Nor does it appear that you know what words mean in combination.

~v~~
From: Virgil on
In article <1162276209.968986.110750(a)f16g2000cwb.googlegroups.com>,
imaginatorium(a)despammed.com wrote:

> Virgil wrote:
> > In article <1162268163.368326.64650(a)m73g2000cwd.googlegroups.com>,
> > imaginatorium(a)despammed.com wrote:
> >
> > > Virgil wrote:
> > > > In article <45462ba0(a)news2.lightlink.com>,
> > > > Tony Orlow <tony(a)lightlink.com> wrote:
> > > >
> > > > > stephen(a)nomail.com wrote:
> > > > > > Tony Orlow <tony(a)lightlink.com> wrote:
> > > > > >> stephen(a)nomail.com wrote:
> > > > > >>> Tony Orlow <tony(a)lightlink.com> wrote:
> > > > > >>>> stephen(a)nomail.com wrote:
> > >
> > > <snipola>
> > >
> > > > > >> OH. So, sets don't have sizes which are numbers, at least at
> > > > > >> particular
> > > > > >> moments. I see....
> > > > > >
> > > > > > If that is what you meant, then you should have said that.

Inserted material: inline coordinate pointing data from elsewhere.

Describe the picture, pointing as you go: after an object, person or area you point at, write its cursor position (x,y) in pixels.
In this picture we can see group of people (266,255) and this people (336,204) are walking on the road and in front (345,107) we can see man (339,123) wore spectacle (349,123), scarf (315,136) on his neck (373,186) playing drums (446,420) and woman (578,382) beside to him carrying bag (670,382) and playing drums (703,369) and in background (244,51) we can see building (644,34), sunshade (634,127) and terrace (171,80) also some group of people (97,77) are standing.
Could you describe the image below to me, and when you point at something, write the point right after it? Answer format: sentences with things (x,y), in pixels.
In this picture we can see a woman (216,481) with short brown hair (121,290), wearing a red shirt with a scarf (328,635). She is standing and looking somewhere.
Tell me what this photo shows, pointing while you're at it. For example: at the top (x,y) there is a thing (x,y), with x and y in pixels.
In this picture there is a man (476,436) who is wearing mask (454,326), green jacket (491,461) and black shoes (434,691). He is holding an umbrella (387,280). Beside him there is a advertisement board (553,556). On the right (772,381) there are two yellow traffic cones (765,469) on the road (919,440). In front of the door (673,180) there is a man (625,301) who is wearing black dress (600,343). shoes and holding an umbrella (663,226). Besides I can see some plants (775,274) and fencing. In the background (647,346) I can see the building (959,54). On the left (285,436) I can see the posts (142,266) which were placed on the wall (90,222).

> > > > > > And technically speaking, sets do not have sizes which are numbers,
> > > > > > unless by "size" you mean cardinality, and by "number" you include
> > > > > > transfinite cardinals.
> > > > >
> > > > > So, cardinality is the only definition of set size which you will
> > > > > consider.....your loss.
> > > >
> > > > It is the only definition of set size that is known to produce a valid
> > > > partial ordering on sets.
> > >
> > > Huh? I thought cardinality produced a valid *total* ordering on sets.
> >
> > The cardinalities are totally ordered, but the sets are not.

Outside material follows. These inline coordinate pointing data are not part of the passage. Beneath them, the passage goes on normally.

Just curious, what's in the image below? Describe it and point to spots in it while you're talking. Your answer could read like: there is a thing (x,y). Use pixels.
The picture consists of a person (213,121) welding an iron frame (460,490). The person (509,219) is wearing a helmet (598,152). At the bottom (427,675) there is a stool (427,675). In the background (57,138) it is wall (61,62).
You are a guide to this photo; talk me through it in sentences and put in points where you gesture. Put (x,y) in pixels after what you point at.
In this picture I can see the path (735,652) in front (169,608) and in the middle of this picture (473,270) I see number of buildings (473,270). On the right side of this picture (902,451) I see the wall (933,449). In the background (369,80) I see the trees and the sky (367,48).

> > A total order on sets would require that when neither of two sets was
> > "larger than" the other that they must be the same set, not merely the
> > same size.
>
> Oh, right. But - and I'm not quite sure how to say this, but the
> cardinalities _are_ totally ordered; for any two sets A and B, c(A) <
> c(B), or c(A) = c(B), or c(A) > c(B). If you "reduce" the sets by the
> cardinality equivalence relation, they are totally ordered. The subset
> relation doesn't lead to an equivalence relation, only a partial
> ordering: so there is no s(A) = s(B) unless A=B; but for most pairs of
> sets, the subset relation simply says nothing at all. (Until His
> Master's Voice is heard, telling us something totally arbitrary.)
>
> Anyway, your claim was clearly wrong, since the subset relation
> provides a valid partial ordering on sets.

Since there are sets that the subset relation cannot compare for "size",
since trichotomy does not hold for the subset relation, I do not regard
the subset relation as a valid measure of size in the same sense that
cardinality is, at least assuming the axiom of choice.